Excerpt
Economic
Highlights
New Delhi, 31 December 2018
Nation Eye’s 2019
WISH FOR POLITICO-ECO
VISION
By Shivaji Sarkar
The year 2019 comes with hopes but the path
is murky. Economy needs a new path, resuscitation and people-oriented policies.
It’s time to rethink. Manmohanomics has failed
the governments and the people. The BJP, which followed in the same footsteps, is
now wondering whether it has lost the way. The Congress does not know what the
economic outlook should be. No political party has been able to spell out a new
vision. Neither has any got a plan yet for resuscitating the economy. The
regional parties are fighting a battle of existence be it TMC, TDP, BSP, SP, or
the Left. None apparently has an ideology.
Worse, nobody has a plan for the farmers, for
the people, for boosting production, increasing purchasing capacity, strengthen
the rupee and reducing petrol prices when international prices come down.
People of India are in a quandary. They do not know who would have a plan for
the farmers or how to reduce the influence of corporate that has ruined the
banking system and caused rise in prices.
Education is becoming expensive every day. It
is causing severe uncertainty and negativity among the youth. Jobs are eluding
them. There is no plan to cleanse the education system. High tuition fee, high
coaching costs and fleecing of students by private universities have become the
norm. Some such universities or institutes levy indiscriminate financial
penalties, which in many cases are at least half of the tuition they are
supposed to pay.
The ensuing elections would bring a mere
‘interim’ Budget. People may know the figures but not its import. Indians are
wondering whether economy is liberated or under control of the Government as
the new RBI Governor Shaktikant Das says. They are failing to understand why
the NDA Government needs to have slices of the RBI assets, over which no
government has any claim.
The society is now discussing why banks
should give any dividend to the Government, which is a mere custodian of
people’s deposits. As per good banking practices, earnings should be reinvested
to incentivise the depositors and not be given to anyone.
Additionally, taxes despite reduction in GST
are at high levels. Tax on income is being paid by the lowest paid employees or
other small businesses. High taxes and tax terror are stymieing economic
activities.
It is also being asked how Corporate Social Responsibility
(CSR) covers funding for sculptures. While on the one hand, the petrol prices
are being increased and so are the taxes, profits of oil companies phenomenally
rise, on the other how come they are funding activities that are neither
related to business nor social good?
Overall quality of life is deteriorating. A Gallup survey in September, 2018, finds that Indians’ ratings of their current
lives nationwide are the worst in recent record, an average of 4.0 on a 0-to-10
scale in 2017 -- down from 4.4 back in 2014. The survey finds decline in the
percentage of Indians who rate their lives positively enough to rate it as thriving.

Recorded data

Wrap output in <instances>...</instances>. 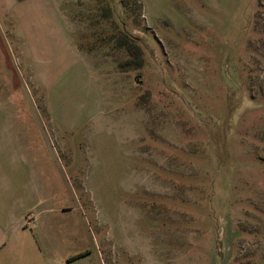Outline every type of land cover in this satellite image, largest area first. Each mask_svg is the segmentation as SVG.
<instances>
[{"label": "rangeland", "instance_id": "rangeland-1", "mask_svg": "<svg viewBox=\"0 0 264 264\" xmlns=\"http://www.w3.org/2000/svg\"><path fill=\"white\" fill-rule=\"evenodd\" d=\"M0 45L105 264H264V0H0Z\"/></svg>", "mask_w": 264, "mask_h": 264}, {"label": "crops", "instance_id": "crops-1", "mask_svg": "<svg viewBox=\"0 0 264 264\" xmlns=\"http://www.w3.org/2000/svg\"><path fill=\"white\" fill-rule=\"evenodd\" d=\"M9 69L0 45V103L14 83ZM7 114L0 112V264H105L90 246L88 213L71 202L55 150L10 134L9 125L24 123H9ZM39 115L32 113L40 130Z\"/></svg>", "mask_w": 264, "mask_h": 264}, {"label": "built area", "instance_id": "built-area-1", "mask_svg": "<svg viewBox=\"0 0 264 264\" xmlns=\"http://www.w3.org/2000/svg\"><path fill=\"white\" fill-rule=\"evenodd\" d=\"M33 219V213L32 211H28L25 215V221L26 223H30Z\"/></svg>", "mask_w": 264, "mask_h": 264}]
</instances>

Task instructions
Please quote everything in the column above on India's economy in 2019, from "Education is becoming" down to "supposed to pay.".

Problem solution
Education is becoming expensive every day. It
is causing severe uncertainty and negativity among the youth. Jobs are eluding
them. There is no plan to cleanse the education system. High tuition fee, high
coaching costs and fleecing of students by private universities have become the
norm. Some such universities or institutes levy indiscriminate financial
penalties, which in many cases are at least half of the tuition they are
supposed to pay.